Ben: Isso é inacreditável. Mas parece-me que estás a guardar para o fim a característica mais famosa... os cliques.
Clara: Claro! As consoantes de clique. São a característica distintiva das línguas khoisan da África Austral. São consoantes reais dentro da língua, não apenas sons que fazemos para pedir silêncio ou mostrar desaprovação. Talvez as tenhas ouvido no filme "Os Deuses Devem Estar Loucos". Estes cliques foram mais tarde adotados por algumas línguas bantas, com destaque para o xhosa e o zulu, na África do Sul.
Ben: E não há aí uma ligação famosa?
Clara: Sem dúvida. A língua materna de Nelson Mandela era o xhosa. O "X" de Xhosa não se pronuncia "xis"; é uma dessas consoantes de clique. O próprio nome do seu povo começa com esse som único. Se quiseres ouvi-lo em ação, recomendo muito que procures a lendária cantora Miriam Makeba e a sua famosa "Click Song". É a introdução perfeita e belíssima a este som.
Ben: Vamos sem dúvida pôr um link para isso nas notas do episódio.
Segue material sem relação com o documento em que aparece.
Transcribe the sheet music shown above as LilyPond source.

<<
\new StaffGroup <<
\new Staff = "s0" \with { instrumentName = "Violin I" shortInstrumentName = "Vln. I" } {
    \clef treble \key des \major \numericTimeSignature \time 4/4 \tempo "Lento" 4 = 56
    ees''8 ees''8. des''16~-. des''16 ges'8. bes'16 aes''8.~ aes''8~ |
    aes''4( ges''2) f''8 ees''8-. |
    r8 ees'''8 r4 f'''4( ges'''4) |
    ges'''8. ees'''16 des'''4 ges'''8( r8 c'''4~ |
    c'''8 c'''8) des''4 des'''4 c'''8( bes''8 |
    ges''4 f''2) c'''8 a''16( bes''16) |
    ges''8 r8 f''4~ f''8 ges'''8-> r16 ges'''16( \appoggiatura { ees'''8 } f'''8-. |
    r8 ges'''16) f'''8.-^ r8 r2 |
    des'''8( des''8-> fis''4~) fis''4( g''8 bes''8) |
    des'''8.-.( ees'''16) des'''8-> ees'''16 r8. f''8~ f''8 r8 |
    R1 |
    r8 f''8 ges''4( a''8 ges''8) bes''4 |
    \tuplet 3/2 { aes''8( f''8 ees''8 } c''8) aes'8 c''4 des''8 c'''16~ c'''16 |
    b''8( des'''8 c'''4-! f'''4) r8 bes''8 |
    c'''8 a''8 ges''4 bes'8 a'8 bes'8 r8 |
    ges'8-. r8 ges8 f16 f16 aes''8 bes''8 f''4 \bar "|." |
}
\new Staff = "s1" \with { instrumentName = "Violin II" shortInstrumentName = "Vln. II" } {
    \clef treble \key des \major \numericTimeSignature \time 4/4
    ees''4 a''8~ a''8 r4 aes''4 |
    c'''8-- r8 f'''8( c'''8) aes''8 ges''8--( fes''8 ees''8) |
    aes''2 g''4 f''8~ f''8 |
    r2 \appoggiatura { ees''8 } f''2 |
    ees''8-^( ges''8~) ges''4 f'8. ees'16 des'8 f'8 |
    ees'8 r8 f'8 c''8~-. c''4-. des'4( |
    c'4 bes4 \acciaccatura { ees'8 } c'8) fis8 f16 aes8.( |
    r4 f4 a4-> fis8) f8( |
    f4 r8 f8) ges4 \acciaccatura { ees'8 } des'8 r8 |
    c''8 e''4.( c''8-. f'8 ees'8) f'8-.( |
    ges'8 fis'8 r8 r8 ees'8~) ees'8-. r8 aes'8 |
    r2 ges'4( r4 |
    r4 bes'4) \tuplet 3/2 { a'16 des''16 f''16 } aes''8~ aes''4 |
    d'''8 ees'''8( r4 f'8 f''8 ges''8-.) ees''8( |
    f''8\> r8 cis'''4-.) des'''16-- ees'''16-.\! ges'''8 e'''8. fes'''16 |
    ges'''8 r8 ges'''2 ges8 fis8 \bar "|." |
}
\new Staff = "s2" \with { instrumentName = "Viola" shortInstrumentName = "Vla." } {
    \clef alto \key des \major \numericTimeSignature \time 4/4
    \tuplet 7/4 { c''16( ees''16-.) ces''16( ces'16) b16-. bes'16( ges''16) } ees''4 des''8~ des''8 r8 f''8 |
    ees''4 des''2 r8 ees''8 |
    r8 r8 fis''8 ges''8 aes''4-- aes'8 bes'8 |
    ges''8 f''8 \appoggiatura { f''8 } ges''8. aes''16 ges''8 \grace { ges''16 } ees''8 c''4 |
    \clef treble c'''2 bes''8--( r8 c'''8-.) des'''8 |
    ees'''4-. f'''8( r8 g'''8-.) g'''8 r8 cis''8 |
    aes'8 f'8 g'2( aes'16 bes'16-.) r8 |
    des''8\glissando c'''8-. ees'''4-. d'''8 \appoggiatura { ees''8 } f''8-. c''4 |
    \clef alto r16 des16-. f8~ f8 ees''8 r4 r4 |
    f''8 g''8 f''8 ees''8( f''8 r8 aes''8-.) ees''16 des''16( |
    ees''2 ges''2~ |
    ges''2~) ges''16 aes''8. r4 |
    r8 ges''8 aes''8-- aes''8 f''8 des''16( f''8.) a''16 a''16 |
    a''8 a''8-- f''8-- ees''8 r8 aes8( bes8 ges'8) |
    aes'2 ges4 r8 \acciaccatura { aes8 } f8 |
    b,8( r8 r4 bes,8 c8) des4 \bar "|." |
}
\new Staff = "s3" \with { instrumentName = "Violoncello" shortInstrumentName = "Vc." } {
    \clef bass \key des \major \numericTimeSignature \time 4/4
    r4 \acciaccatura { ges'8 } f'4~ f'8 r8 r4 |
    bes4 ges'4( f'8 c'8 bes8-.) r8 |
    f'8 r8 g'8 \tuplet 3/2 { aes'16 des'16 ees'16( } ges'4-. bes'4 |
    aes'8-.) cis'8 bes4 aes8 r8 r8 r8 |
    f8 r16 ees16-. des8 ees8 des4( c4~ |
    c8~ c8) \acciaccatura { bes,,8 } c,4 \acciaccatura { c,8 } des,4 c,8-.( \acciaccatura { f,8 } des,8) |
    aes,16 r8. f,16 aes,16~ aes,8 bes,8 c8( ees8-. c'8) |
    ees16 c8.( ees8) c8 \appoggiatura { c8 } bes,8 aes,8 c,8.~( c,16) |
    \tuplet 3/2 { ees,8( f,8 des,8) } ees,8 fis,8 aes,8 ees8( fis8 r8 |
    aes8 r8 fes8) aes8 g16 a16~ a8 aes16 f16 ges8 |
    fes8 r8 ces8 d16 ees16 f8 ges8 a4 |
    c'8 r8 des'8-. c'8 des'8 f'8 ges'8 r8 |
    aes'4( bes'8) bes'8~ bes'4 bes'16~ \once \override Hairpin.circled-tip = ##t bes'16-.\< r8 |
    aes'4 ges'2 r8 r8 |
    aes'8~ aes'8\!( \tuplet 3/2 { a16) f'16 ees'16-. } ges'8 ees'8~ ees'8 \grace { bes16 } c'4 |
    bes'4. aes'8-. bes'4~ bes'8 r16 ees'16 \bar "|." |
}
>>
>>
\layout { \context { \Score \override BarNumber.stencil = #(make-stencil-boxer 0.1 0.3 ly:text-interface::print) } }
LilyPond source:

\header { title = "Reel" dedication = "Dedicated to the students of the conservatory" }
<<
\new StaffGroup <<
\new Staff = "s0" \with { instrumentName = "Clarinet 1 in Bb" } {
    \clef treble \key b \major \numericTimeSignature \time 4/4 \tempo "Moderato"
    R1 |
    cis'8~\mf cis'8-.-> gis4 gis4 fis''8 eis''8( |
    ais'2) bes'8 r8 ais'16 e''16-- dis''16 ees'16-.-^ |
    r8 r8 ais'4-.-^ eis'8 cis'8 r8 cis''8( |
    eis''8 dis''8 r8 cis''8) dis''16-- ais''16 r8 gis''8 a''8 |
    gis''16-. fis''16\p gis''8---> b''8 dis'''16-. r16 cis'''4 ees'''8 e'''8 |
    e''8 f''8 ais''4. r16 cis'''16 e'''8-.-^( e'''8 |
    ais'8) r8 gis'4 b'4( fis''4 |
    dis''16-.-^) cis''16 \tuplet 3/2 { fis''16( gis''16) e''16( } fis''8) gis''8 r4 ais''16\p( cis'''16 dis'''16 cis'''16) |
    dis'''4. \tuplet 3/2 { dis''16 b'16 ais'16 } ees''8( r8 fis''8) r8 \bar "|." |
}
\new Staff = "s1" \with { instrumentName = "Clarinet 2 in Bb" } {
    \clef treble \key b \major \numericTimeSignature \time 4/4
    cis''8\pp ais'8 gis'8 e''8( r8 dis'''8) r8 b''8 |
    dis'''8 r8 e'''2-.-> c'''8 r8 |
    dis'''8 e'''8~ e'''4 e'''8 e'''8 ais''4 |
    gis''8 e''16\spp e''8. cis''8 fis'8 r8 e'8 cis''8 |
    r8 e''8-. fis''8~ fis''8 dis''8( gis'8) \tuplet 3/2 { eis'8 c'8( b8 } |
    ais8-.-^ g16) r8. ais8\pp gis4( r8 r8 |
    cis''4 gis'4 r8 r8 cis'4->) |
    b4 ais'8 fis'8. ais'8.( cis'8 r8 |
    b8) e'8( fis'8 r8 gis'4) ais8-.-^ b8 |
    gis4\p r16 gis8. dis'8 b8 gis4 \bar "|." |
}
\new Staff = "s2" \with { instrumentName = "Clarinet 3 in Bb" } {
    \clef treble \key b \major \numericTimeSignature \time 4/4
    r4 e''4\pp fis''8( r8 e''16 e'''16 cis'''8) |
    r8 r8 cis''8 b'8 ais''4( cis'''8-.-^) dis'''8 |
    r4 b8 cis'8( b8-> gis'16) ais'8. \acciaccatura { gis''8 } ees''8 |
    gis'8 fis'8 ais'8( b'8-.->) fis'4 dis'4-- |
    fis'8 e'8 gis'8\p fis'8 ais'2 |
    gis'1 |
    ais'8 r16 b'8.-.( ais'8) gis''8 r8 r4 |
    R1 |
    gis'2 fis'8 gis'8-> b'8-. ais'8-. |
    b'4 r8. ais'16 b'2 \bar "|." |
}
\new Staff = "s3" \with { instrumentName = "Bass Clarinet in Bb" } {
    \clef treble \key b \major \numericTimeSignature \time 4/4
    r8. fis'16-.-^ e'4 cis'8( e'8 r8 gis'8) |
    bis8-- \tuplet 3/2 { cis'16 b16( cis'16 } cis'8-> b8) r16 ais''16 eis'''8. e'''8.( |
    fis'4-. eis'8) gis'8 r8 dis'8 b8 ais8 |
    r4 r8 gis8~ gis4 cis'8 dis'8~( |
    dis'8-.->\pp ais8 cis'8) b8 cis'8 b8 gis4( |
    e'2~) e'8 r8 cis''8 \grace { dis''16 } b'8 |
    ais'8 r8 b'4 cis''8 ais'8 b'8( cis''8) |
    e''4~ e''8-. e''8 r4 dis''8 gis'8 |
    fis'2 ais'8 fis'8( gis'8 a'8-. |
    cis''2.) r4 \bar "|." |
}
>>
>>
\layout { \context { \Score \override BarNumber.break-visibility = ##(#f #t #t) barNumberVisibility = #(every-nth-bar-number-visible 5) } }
Portanto, da filosofia Ubuntu aos tambores falantes e às consoantes de clique, é claro que estamos apenas a tocar na superfície.
Clara: Sem dúvida. Nem sequer falámos do papel de línguas coloniais, como o francês e o português, que continuam a servir de línguas oficiais em muitas nações. A paisagem linguística de África é uma biblioteca viva da história humana, da migração e da criatividade.
Ben: Não é apenas uma coleção de línguas, mas uma sinfonia de expressão humana. Clara, obrigado por nos guiares por este incrível continente de vozes.
Clara: Foi um prazer, Ben. Há todo um mundo de comunicação por descobrir, e grande parte dele começou em África.